▸ **Records**:

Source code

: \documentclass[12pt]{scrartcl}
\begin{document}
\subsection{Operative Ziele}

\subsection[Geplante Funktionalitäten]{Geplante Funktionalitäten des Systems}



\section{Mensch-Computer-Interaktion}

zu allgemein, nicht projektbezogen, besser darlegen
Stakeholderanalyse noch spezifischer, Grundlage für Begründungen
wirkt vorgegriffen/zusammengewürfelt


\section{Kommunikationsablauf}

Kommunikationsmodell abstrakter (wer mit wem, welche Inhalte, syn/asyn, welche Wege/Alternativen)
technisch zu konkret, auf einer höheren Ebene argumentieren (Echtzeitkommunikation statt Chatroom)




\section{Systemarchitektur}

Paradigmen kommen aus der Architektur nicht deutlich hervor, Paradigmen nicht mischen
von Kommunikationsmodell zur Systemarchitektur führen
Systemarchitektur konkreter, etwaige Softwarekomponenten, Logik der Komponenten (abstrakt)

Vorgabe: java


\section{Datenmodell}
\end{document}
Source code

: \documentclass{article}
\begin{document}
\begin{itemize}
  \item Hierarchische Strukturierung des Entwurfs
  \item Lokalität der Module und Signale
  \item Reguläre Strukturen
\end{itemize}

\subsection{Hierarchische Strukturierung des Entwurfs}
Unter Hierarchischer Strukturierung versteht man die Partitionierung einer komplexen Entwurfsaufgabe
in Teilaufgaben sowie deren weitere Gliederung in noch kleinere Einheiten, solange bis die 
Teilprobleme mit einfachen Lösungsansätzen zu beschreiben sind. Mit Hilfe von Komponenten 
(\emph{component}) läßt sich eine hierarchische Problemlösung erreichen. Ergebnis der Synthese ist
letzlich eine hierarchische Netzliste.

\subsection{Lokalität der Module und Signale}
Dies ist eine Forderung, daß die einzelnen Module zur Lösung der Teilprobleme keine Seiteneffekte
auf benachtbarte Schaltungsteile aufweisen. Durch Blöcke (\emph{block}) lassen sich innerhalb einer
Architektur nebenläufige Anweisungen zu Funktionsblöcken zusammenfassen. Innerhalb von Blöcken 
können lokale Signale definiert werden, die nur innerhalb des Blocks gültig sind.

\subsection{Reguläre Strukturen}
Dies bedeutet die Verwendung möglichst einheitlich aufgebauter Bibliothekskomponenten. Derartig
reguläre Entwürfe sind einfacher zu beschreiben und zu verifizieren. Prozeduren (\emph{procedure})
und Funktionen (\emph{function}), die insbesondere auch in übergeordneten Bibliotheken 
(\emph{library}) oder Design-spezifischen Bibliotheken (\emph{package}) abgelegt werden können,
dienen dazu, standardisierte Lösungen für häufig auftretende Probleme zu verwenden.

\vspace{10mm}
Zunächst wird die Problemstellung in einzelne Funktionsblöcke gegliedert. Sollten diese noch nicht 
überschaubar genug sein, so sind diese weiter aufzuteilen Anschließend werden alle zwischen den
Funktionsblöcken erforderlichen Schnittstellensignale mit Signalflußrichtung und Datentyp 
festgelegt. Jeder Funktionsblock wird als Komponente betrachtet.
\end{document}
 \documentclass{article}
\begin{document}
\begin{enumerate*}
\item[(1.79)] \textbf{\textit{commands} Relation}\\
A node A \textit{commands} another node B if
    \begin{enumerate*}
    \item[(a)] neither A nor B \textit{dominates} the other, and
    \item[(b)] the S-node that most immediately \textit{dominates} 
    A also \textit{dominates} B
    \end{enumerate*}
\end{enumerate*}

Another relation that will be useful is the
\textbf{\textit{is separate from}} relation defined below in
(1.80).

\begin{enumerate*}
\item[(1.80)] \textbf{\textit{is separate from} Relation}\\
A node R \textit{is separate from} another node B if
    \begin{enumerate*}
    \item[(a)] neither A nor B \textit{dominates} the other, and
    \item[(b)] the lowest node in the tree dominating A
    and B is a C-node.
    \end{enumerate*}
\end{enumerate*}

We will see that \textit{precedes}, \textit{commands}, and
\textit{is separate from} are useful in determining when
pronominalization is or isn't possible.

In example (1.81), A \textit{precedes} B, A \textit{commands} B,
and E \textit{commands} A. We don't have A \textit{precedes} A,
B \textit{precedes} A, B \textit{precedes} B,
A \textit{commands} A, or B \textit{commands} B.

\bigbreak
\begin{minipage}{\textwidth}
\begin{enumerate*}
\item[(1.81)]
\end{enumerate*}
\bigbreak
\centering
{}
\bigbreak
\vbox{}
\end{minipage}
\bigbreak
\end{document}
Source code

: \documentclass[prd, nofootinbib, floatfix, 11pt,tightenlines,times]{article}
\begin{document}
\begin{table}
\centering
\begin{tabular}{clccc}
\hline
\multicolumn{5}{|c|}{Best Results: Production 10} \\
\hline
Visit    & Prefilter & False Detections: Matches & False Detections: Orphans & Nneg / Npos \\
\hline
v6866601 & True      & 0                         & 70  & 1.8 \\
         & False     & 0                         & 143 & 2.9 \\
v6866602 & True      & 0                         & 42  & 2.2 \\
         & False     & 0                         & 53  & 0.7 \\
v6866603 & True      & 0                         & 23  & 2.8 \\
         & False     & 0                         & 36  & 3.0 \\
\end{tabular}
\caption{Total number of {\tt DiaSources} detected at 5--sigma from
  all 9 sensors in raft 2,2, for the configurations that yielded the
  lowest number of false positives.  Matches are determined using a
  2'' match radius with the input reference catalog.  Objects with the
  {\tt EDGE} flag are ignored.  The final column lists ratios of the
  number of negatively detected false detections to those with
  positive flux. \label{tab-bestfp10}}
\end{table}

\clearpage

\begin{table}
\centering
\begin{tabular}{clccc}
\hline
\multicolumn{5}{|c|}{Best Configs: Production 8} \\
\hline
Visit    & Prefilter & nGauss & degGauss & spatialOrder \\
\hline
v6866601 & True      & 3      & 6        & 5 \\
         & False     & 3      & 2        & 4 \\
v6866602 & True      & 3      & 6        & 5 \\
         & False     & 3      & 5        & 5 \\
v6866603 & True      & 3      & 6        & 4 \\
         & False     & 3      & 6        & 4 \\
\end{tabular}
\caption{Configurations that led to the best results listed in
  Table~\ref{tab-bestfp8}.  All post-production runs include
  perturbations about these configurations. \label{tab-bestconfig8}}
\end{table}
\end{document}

▸ **Prompt**: What is needed is an exact copy of the entries above, from the first line through the line holding "Dies bedeutet die", with both of those lines kept; please give nothing else.

▸ **Answer below**:
Source code

: \documentclass[12pt]{scrartcl}
\begin{document}
\subsection{Operative Ziele}

\subsection[Geplante Funktionalitäten]{Geplante Funktionalitäten des Systems}



\section{Mensch-Computer-Interaktion}

zu allgemein, nicht projektbezogen, besser darlegen
Stakeholderanalyse noch spezifischer, Grundlage für Begründungen
wirkt vorgegriffen/zusammengewürfelt


\section{Kommunikationsablauf}

Kommunikationsmodell abstrakter (wer mit wem, welche Inhalte, syn/asyn, welche Wege/Alternativen)
technisch zu konkret, auf einer höheren Ebene argumentieren (Echtzeitkommunikation statt Chatroom)




\section{Systemarchitektur}

Paradigmen kommen aus der Architektur nicht deutlich hervor, Paradigmen nicht mischen
von Kommunikationsmodell zur Systemarchitektur führen
Systemarchitektur konkreter, etwaige Softwarekomponenten, Logik der Komponenten (abstrakt)

Vorgabe: java


\section{Datenmodell}
\end{document}
Source code

: \documentclass{article}
\begin{document}
\begin{itemize}
  \item Hierarchische Strukturierung des Entwurfs
  \item Lokalität der Module und Signale
  \item Reguläre Strukturen
\end{itemize}

\subsection{Hierarchische Strukturierung des Entwurfs}
Unter Hierarchischer Strukturierung versteht man die Partitionierung einer komplexen Entwurfsaufgabe
in Teilaufgaben sowie deren weitere Gliederung in noch kleinere Einheiten, solange bis die 
Teilprobleme mit einfachen Lösungsansätzen zu beschreiben sind. Mit Hilfe von Komponenten 
(\emph{component}) läßt sich eine hierarchische Problemlösung erreichen. Ergebnis der Synthese ist
letzlich eine hierarchische Netzliste.

\subsection{Lokalität der Module und Signale}
Dies ist eine Forderung, daß die einzelnen Module zur Lösung der Teilprobleme keine Seiteneffekte
auf benachtbarte Schaltungsteile aufweisen. Durch Blöcke (\emph{block}) lassen sich innerhalb einer
Architektur nebenläufige Anweisungen zu Funktionsblöcken zusammenfassen. Innerhalb von Blöcken 
können lokale Signale definiert werden, die nur innerhalb des Blocks gültig sind.

\subsection{Reguläre Strukturen}
Dies bedeutet die Verwendung möglichst einheitlich aufgebauter Bibliothekskomponenten. Derartig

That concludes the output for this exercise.